With worsening traffic conditions and rising housing prices, some see a rail line as a way to better connect the region while enabling commuters to live farther away from major employment centers in more affordable communities.
“If you can just imagine being able to go from downtown Seattle to downtown Vancouver in less than an hour, and now imagine that throughout the Pacific Northwest,” Knutson said. “They (the business community) see the economic development potential…throughout the Cascadia region. The feasibility study is bearing this out. It’s good to keep in mind that the private sector is at the table and they might be able to pitch in.”
“This really is about investing in ourselves and in the broader Cascadia region,” he added. “In these tough, troubled times we need more openness, more connectivity, more trade, not less.”
This isn’t the first time Washington has toyed with the notion of high-speed rail; a 1992 state study found the concept sound.
However, great advances in transportation technology mean a rail line could move passengers even faster, says Scott Richman. He is the senior transportation project with CH2M, which published the new report. “When they were talking about ultra-high-speed rail, they weren’t talking about the speeds we have now.”

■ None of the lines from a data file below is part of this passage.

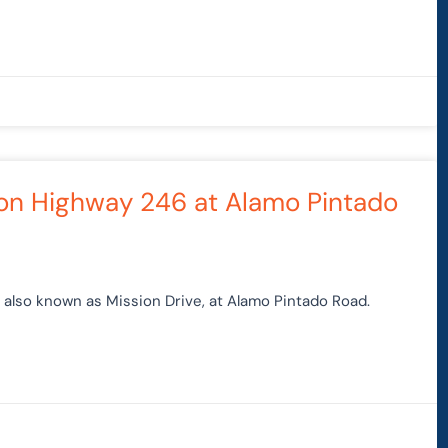
 on Highway 246 at Alamo Pintado
also known as Mission Drive, at Alamo Pintado Road.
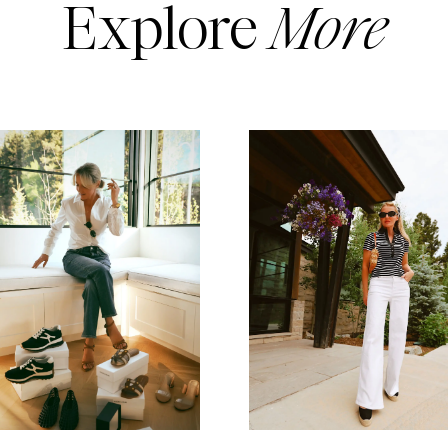
Explore
More
READ MORE
READ MORE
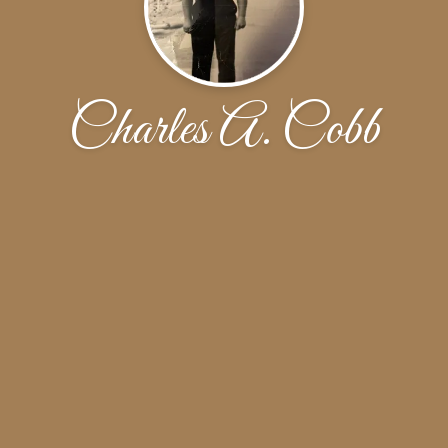
Charles A. Cobb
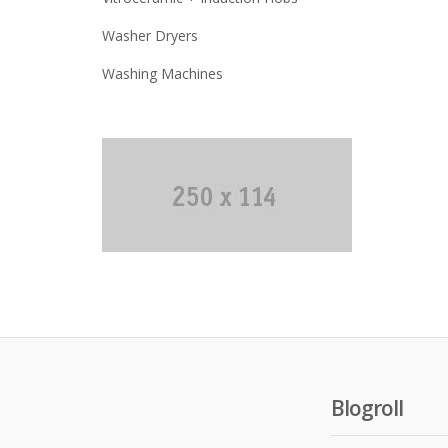
Washer Dryers
Washing Machines
Blogroll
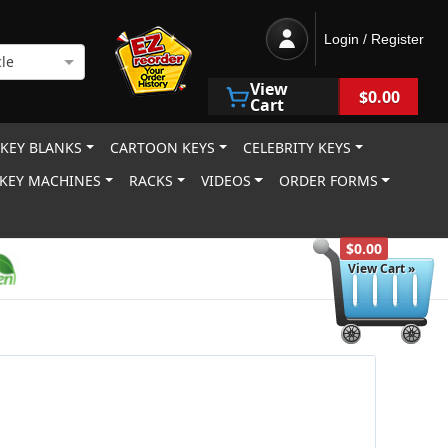
Login / Register
le
View
$0.00
Cart
 KEY BLANKS
CARTOON KEYS
CELEBRITY KEYS
KEY MACHINES
RACKS
VIDEOS
ORDER FORMS
$0.00
View Cart »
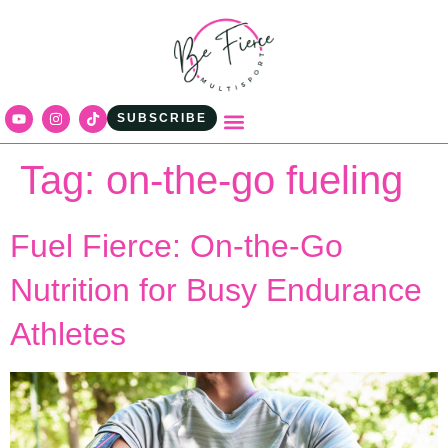
content
SUBSCRIBE
Tag:
on-the-go fueling
Fuel Fierce: On‑the‑Go
Nutrition for Busy Endurance
Athletes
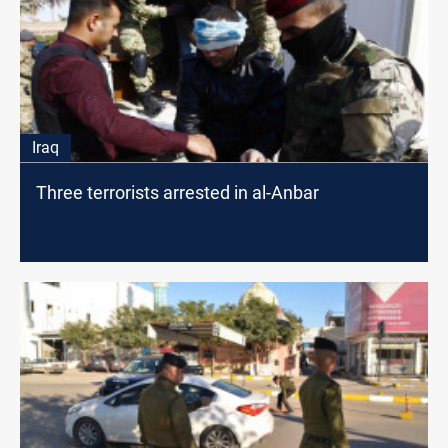
Iraq
Three terrorists arrested in al-Anbar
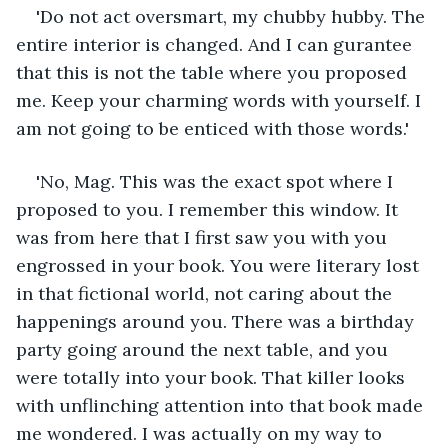
'Do not act oversmart, my chubby hubby. The 
entire interior is changed. And I can gurantee 
that this is not the table where you proposed 
me. Keep your charming words with yourself. I 
am not going to be enticed with those words.' 
'No, Mag. This was the exact spot where I 
proposed to you. I remember this window. It 
was from here that I first saw you with you 
engrossed in your book. You were literary lost 
in that fictional world, not caring about the 
happenings around you. There was a birthday 
party going around the next table, and you 
were totally into your book. That killer looks 
with unflinching attention into that book made 
me wondered. I was actually on my way to 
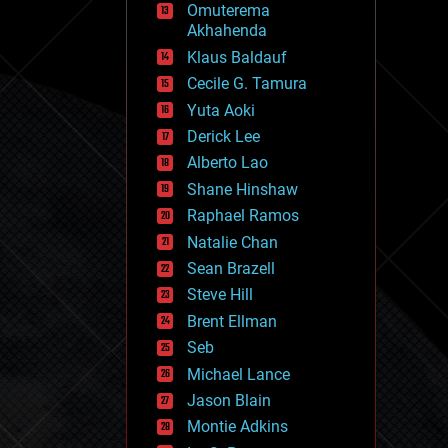
Omuterema
fun
Akhahenda
futurism
general relativity
Klaus Baldauf
genetics
Cecile G. Tamura
geoengineering
Yuta Aoki
geography
geology
Derick Lee
geopolitics
Alberto Lao
governance
Shane Hinshaw
government
gravity
Raphael Ramos
habitats
Natalie Chan
hacking
Sean Brazell
hardware
Steve Hill
health
holograms
Brent Ellman
homo sapiens
Seb
human trajectories
Michael Lance
humor
information science
Jason Blain
innovation
Montie Adkins
internet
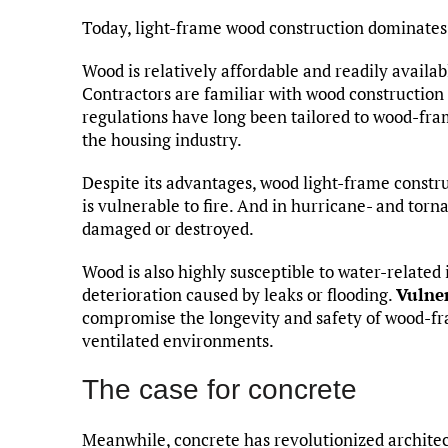
Today, light-frame wood construction dominates 
Wood is relatively affordable and readily availab
Contractors are familiar with wood construction 
regulations have long been tailored to wood-fra
the housing industry.
Despite its advantages, wood light-frame constr
is vulnerable to fire. And in hurricane- and to
damaged or destroyed.
Wood is also highly susceptible to water-related 
deterioration caused by leaks or flooding.
Vulner
compromise the longevity and safety of wood-fra
ventilated environments.
The case for concrete
Meanwhile, concrete has revolutionized architec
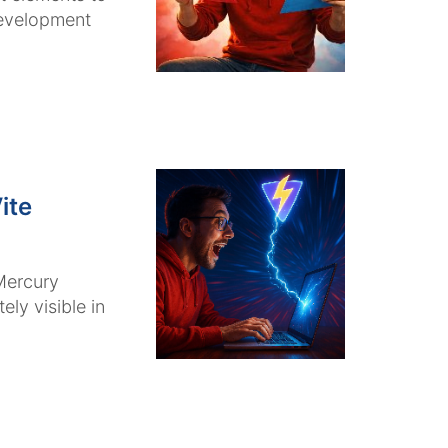
development
ite
Mercury
ly visible in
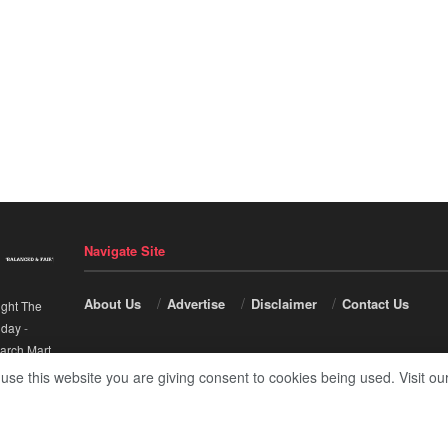
Navigate Site
About Us
Advertise
Disclaimer
Contact Us
ight The
nday
-
arch Mart
.
 use this website you are giving consent to cookies being used. Visit ou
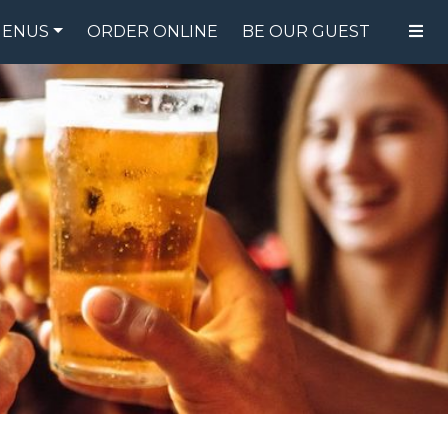
ENUS
ORDER ONLINE
BE OUR GUEST
FOOD MENU
DRINK MENU
SPECIALS
GIFT CARDS
CATERING
BREW CREW
ABOUT US
WING CHALLENGE
LOGIN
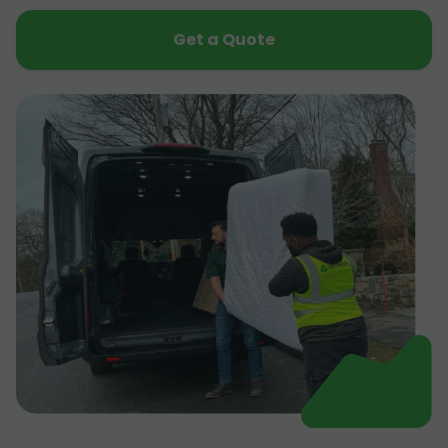
Get a Quote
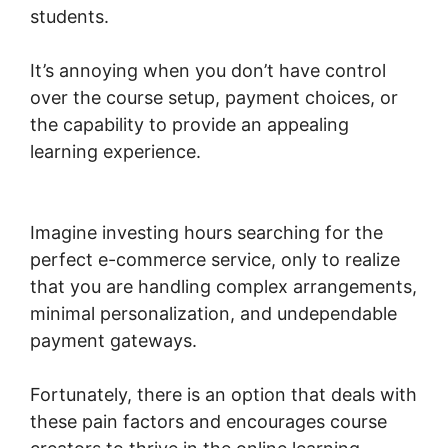
students.
It’s annoying when you don’t have control
over the course setup, payment choices, or
the capability to provide an appealing
learning experience.
WordPress Page Builder
Woocommerce
Imagine investing hours searching for the
perfect e-commerce service, only to realize
that you are handling complex arrangements,
minimal personalization, and undependable
payment gateways.
Fortunately, there is an option that deals with
these pain factors and encourages course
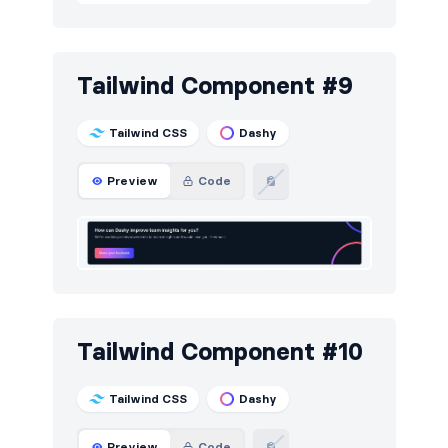
Tailwind Component #9
Tailwind CSS
Dashy
Preview
Code
Tailwind Component #10
Tailwind CSS
Dashy
Preview
Code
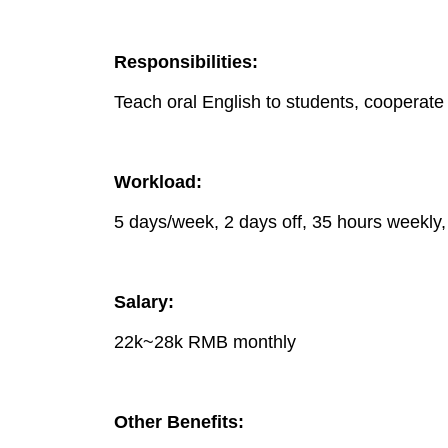
Responsibilities:
Teach oral English to students, cooperate w
Workload:
5 days/week, 2 days off, 35 hours weekly,
Salary:
22k~28k RMB monthly
Other Benefits:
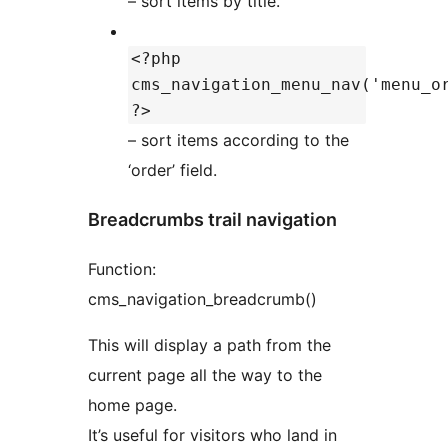
– sort items by title.
<?php
cms_navigation_menu_nav('menu_o
?>
– sort items according to the
‘order’ field.
Breadcrumbs trail navigation
Function:
cms_navigation_breadcrumb()
This will display a path from the
current page all the way to the
home page.
It’s useful for visitors who land in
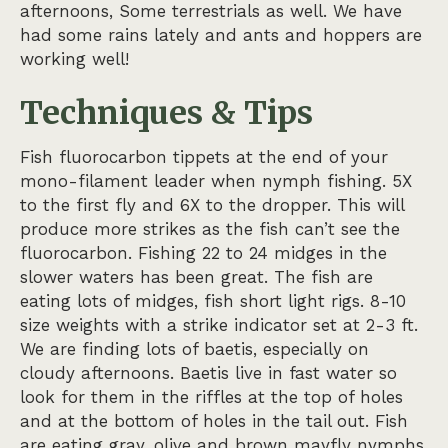
afternoons, Some terrestrials as well. We have
had some rains lately and ants and hoppers are
working well!
Techniques & Tips
Fish fluorocarbon tippets at the end of your
mono-filament leader when nymph fishing. 5X
to the first fly and 6X to the dropper. This will
produce more strikes as the fish can’t see the
fluorocarbon. Fishing 22 to 24 midges in the
slower waters has been great. The fish are
eating lots of midges, fish short light rigs. 8-10
size weights with a strike indicator set at 2-3 ft.
We are finding lots of baetis, especially on
cloudy afternoons. Baetis live in fast water so
look for them in the riffles at the top of holes
and at the bottom of holes in the tail out. Fish
are eating gray, olive and brown mayfly nymphs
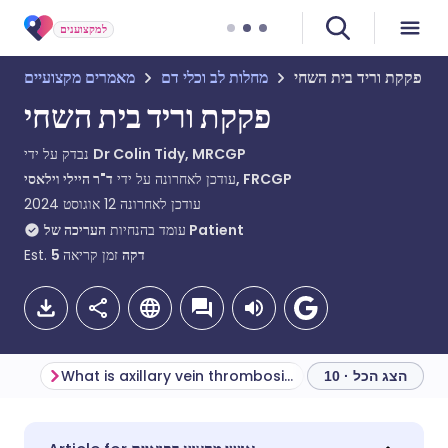
למקצוענים
מאמרים מקצועיים
מחלות לב וכלי דם
פקקת וריד בית השחי
פקקת וריד בית השחי
נבדק על ידי
Dr Colin Tidy, MRCGP
עודכן לאחרונה על ידי
ד"ר היילי וילאסי, FRCGP
12 אוגוסט 2024
עודכן לאחרונה
עומד בהנחיות
העריכה של Patient
Est.
5
זמן קריאה
דקה
What is axillary vein thrombosis?
הצג הכל · 10
שתף דרך אימייל
🇬🇧 English
🇩🇪 Deutsch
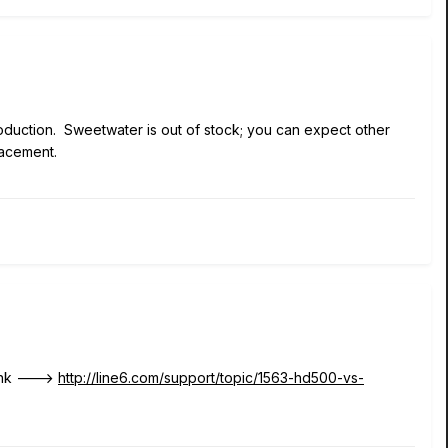
duction. Sweetwater is out of stock; you can expect other
placement.
link --->
http://line6.com/support/topic/1563-hd500-vs-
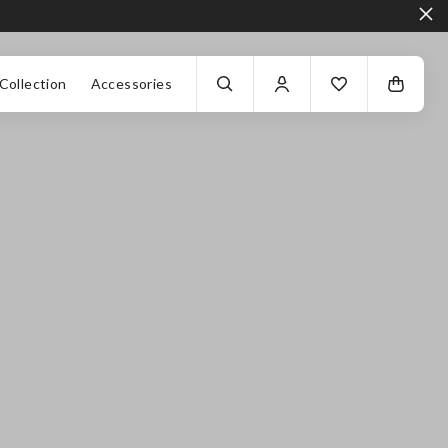
Collection
Accessories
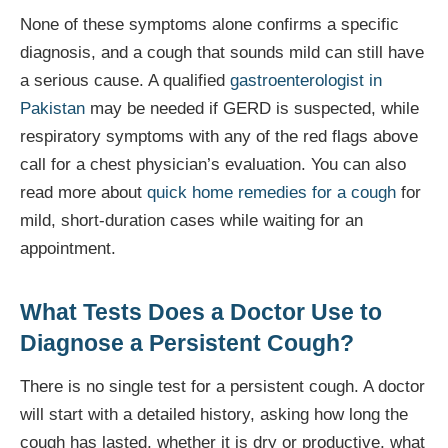
None of these symptoms alone confirms a specific
diagnosis, and a cough that sounds mild can still have
a serious cause. A qualified
gastroenterologist in
Pakistan
may be needed if GERD is suspected, while
respiratory symptoms with any of the red flags above
call for a chest physician’s evaluation. You can also
read more about
quick home remedies for a cough
for
mild, short-duration cases while waiting for an
appointment.
What Tests Does a Doctor Use to
Diagnose a Persistent Cough?
There is no single test for a persistent cough. A doctor
will start with a detailed history, asking how long the
cough has lasted, whether it is dry or productive, what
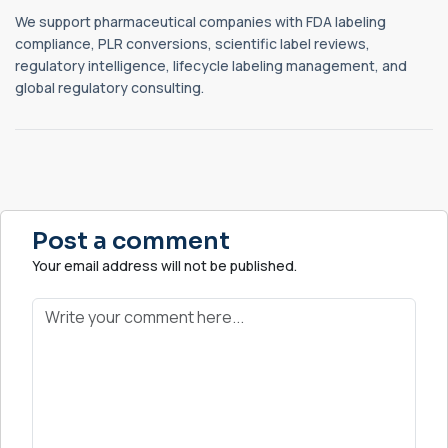
We support pharmaceutical companies with FDA labeling
compliance, PLR conversions, scientific label reviews,
regulatory intelligence, lifecycle labeling management, and
global regulatory consulting.
Post a comment
Your email address will not be published.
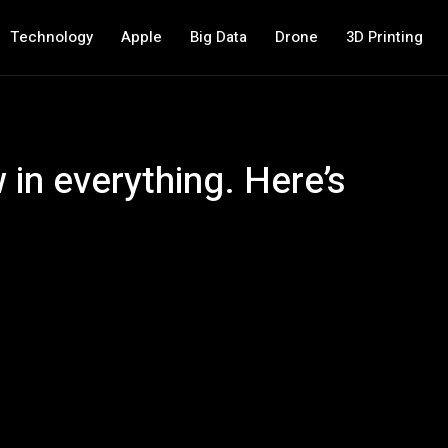
Technology
Apple
Big Data
Drone
3D Printing
 in everything. Here’s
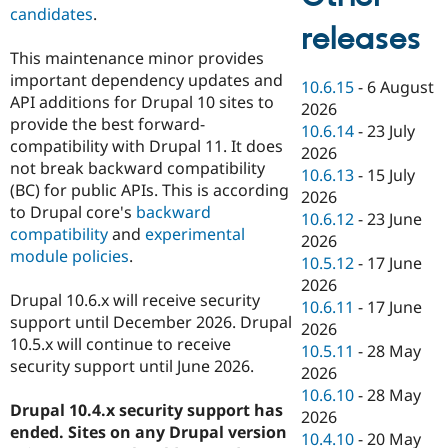
candidates
.
releases
This maintenance minor provides
important dependency updates and
10.6.15
-
6 August
API additions for Drupal 10 sites to
2026
provide the best forward-
10.6.14
-
23 July
compatibility with Drupal 11. It does
2026
not break backward compatibility
10.6.13
-
15 July
(BC) for public APIs. This is according
2026
to Drupal core's
backward
10.6.12
-
23 June
compatibility
and
experimental
2026
module policies
.
10.5.12
-
17 June
2026
Drupal 10.6.x will receive security
10.6.11
-
17 June
support until December 2026. Drupal
2026
10.5.x will continue to receive
10.5.11
-
28 May
security support until June 2026.
2026
10.6.10
-
28 May
Drupal 10.4.x security support has
2026
ended. Sites on any Drupal version
10.4.10
-
20 May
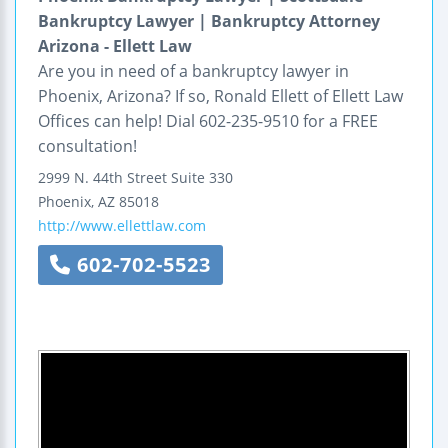
Bankruptcy Lawyer | Bankruptcy Attorney
Arizona - Ellett Law
Are you in need of a bankruptcy lawyer in
Phoenix, Arizona? If so, Ronald Ellett of Ellett Law
Offices can help! Dial 602-235-9510 for a FREE
consultation!
2999 N. 44th Street
Suite 330
Phoenix
,
AZ
85018
http://www.ellettlaw.com
602-702-5523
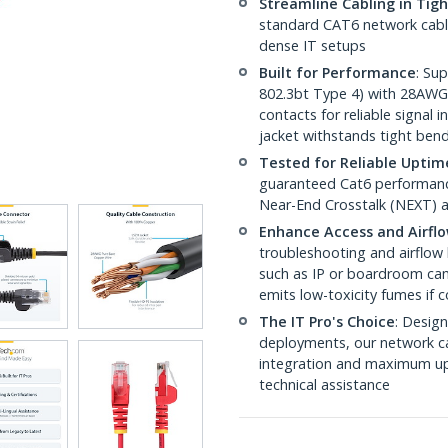
Streamline Cabling in Tig
standard CAT6 network cables,
dense IT setups
Built for Performance
: Su
802.3bt Type 4) with 28AWG
contacts for reliable signal
jacket withstands tight ben
Tested for Reliable Uptim
guaranteed Cat6 performance
Near-End Crosstalk (NEXT) a
Enhance Access and Airfl
troubleshooting and airflow 
such as IP or boardroom cam
emits low-toxicity fumes if
The IT Pro's Choice
: Design
deployments, our network ca
integration and maximum upti
technical assistance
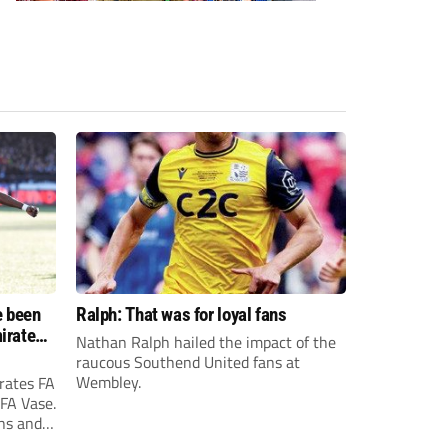
e been
Ralph: That was for loyal fans
irates
Nathan Ralph hailed the impact of the
e?
raucous Southend United fans at
Wembley.
rates FA
 FA Vase.
ons and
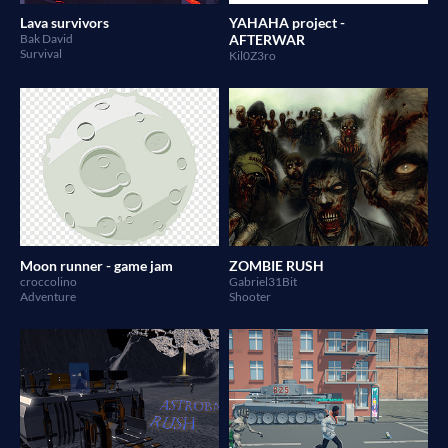
Lava survivors
YAHAHA project -
Bak David
AFTERWAR
Survival
Kil0Z3ro
Moon runner - game jam
ZOMBIE RUSH
croccolino
Gabriel31Bit
Adventure
Shooter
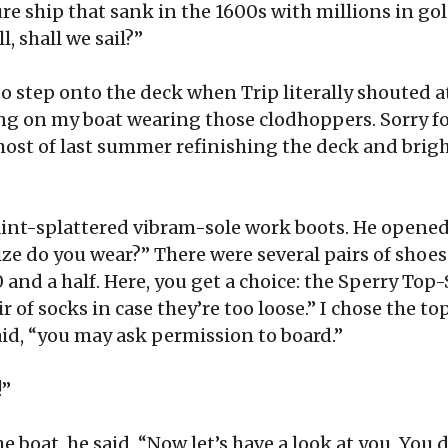
re ship that sank in the 1600s with millions in gol
l, shall we sail?”
to step onto the deck when Trip literally shouted 
ng on my boat wearing those clodhoppers. Sorry fo
ost of last summer refinishing the deck and bright
int-splattered vibram-sole work boots. He opened 
ze do you wear?” There were several pairs of shoes
0 and a half. Here, you get a choice: the Sperry Top-
r of socks in case they’re too loose.” I chose the t
aid, “you may ask permission to board.”
!”
boat, he said, “Now let’s have a look at you. You d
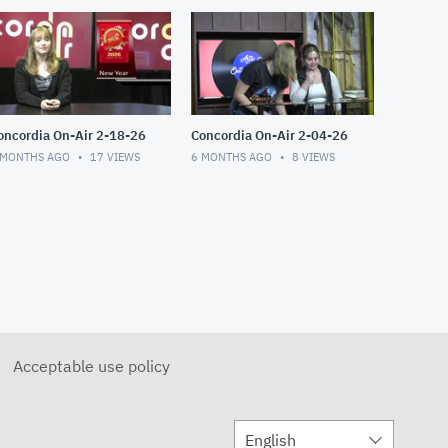
Concordia On-Air 2-18-26
Concordia On-Air 2-04-26
 MONTHS AGO
17
VIEWS
6 MONTHS AGO
8
VIEWS
Acceptable use policy
English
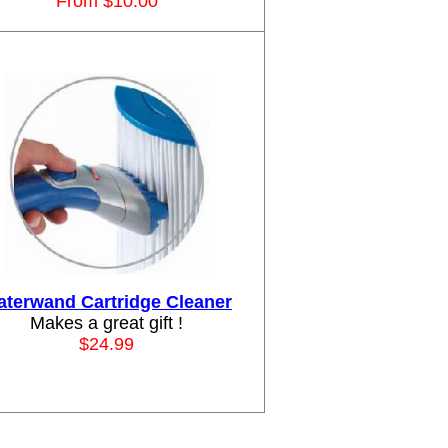
From $10.00
terwand Cartridge Cleaner
Makes a great gift !
$24.99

The study looked at several rail tech options, with varying speeds (200-270 miles per hour) and passenger capacities (824 to 1,500). It found the most financially viable schedule would have 12 daily round trips. The study also considered connecting corridors through Stampede Pass to link up with Ellensburg, Moses Lake and Spokane.
However, the building and operating costs largely depend on which rail technology is chosen. At 270 MPH, Maglev offers the fastest trip, but it also has the highest construction costs compared to high-speed rail. However, Maglev could potentially cover its operating costs by 2035, 20 years faster than high-speed rail.
The actual price tag will also depend on how much tunneling is involved; the study made a high-end assumption. Eliminating half of it would trim approximately a quarter of the total bill, and further changes could bring other costs down.
But that won’t be known until a business case is done, says Ron Pate, director of WSDOT’s Rail, Freight and Port Division. He told the committee that they also will need to take into consideration the logistics of building across a state border to the south and international border to the north, adding that it is “really important to set up a framework with governance structure in place.”
The business case will also help them determine the best way to pay for the rail line. A private company called Texas Central is working on a 240-mile bullet train line from Houston to Dallas.
Inslee’s proposed 2018 transportation budget released Thursday includes $3.6 million for the business case.